I’m a physical therapist and a 48 year old brown belt. The usual advice for older grapplers holds true about being careful who you roll with and tapping early, etc. However, here are some other basic rules that have allowed me to remain injury free and consistent for years. Never miss the warmup. Never roll harder than 75% (thank you Cane Prevost). Only train BJJ 2x/wk but do cardio/strength/flexible training on your off days (paying close attention to how you mix your workouts) and always place a huge emphasis on proper recovery (sleep/rest/nutrition etc)!
58 yo 3 stripe white belt. My 14 and 11 yo sons started 5 years before me. After 30 years as a firefighter paramedic and wanna be bodybuilder my joints are shot. But the hours spent on mat and driving to and from training plus the tournaments with my sons is priceless !

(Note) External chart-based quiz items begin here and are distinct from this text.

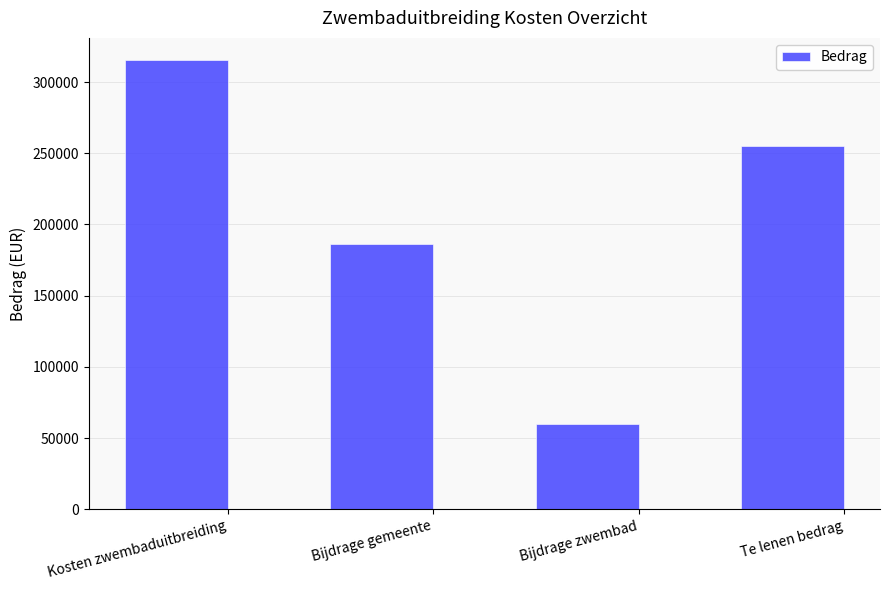

What is the value of the 4th bar from the left?

255280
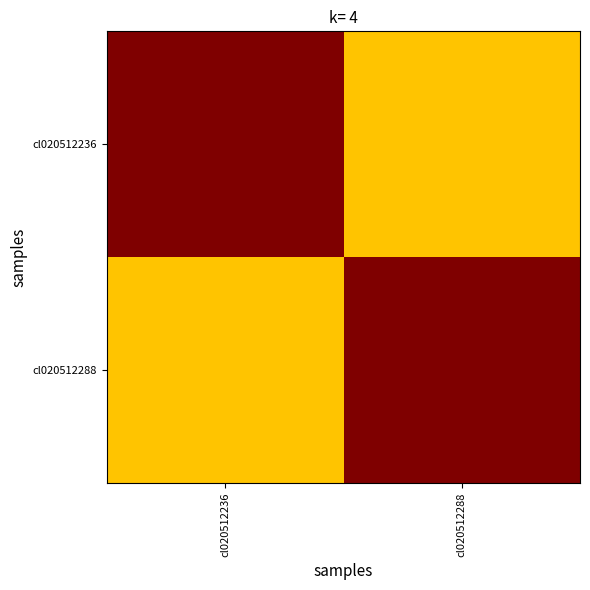

At cl020512236, list the series in order from smallest to largest.

cl020512288, cl020512236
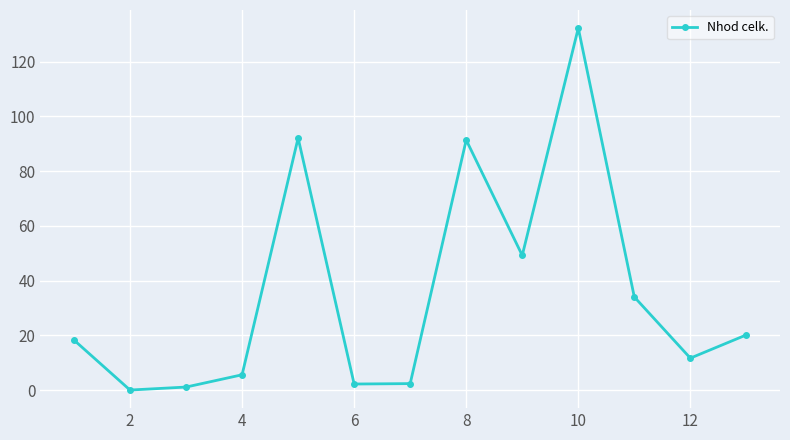

What is the difference between the maximum and second lowest values?

131.2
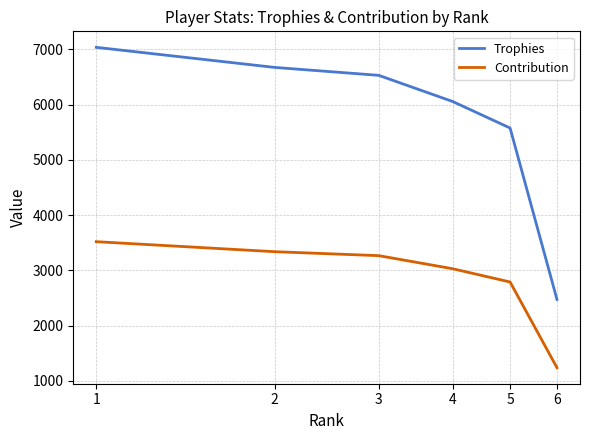

What is the highest value of the Contribution series?

3518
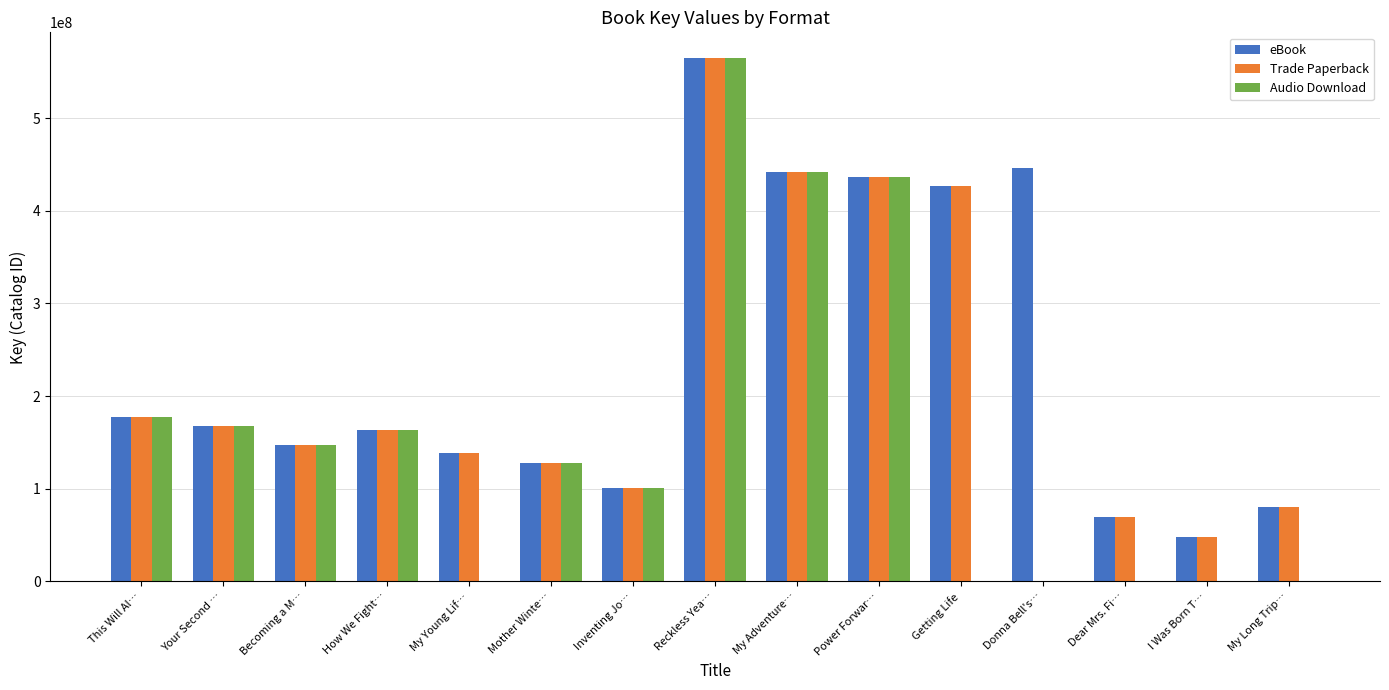

True or false: eBook has a value of 261329632 at This Will Al….

False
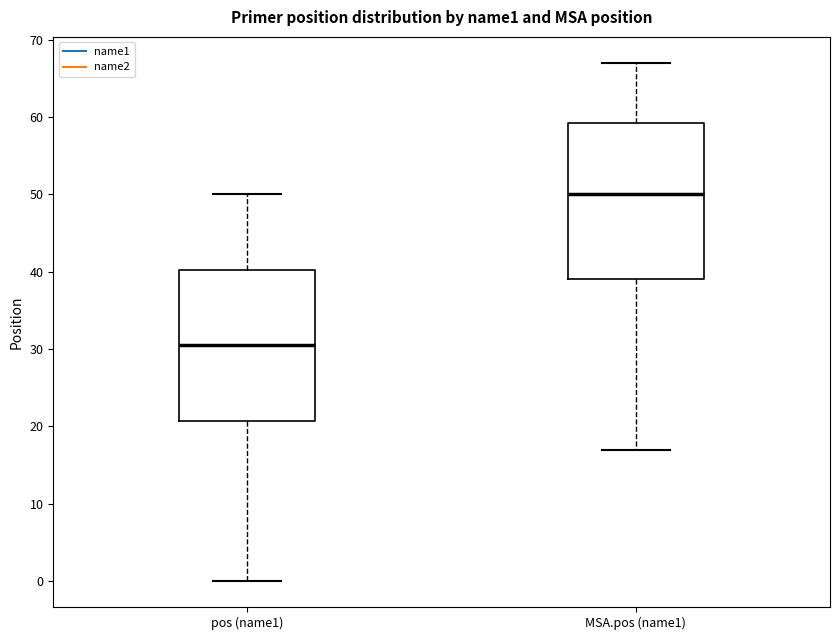

Which box has the lowest median line?

pos (name1)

This stuff makes so much sense. I’m 41, and I have to stop rolling like I’m 25. I always get the absolute best from my opponents because of my size (6’4, 250+), and that slowed my development-I had injuries and frustrations that have taken me on a 6 month ‘in class’ journey but a 2 year chronological journey as a white belt. I found that I lacked the physical vocabulary to have a ‘conversation’ during sparring with my younger, faster classmates. I felt like I was doing ‘goo goo, ga ga’ while they were doing Shakespeare. But now I am getting the hang of basic movements and I see how basic skills translate to many, many different techniques and transitions during sparring, so I am more comfortable on the mat. Furthermore, with cross-training in other martial arts (judo, karate) and weight training, I am in better shape so I don’t fatigue as quickly and I don’t blow my energy load so fast (no more going 110% and then emptying my tank in a minute). I am learning to use my natural gifts and combine those with technical skills to keep me safe and on the mats for a lifetime. I’m not a 20-something idjit looking to ‘train in mma’ for a few years and then be crippled for 5 decades. I’m looking to live until 90 or 100, so I want to make bjj sustainable as I age up in this art, and that means deliberately NOT keeping up with the mma phenoms in my gym. I’m big, strong, I have good grips and decent endurance, but I am 41 and I need to accept my strengths AND limitations.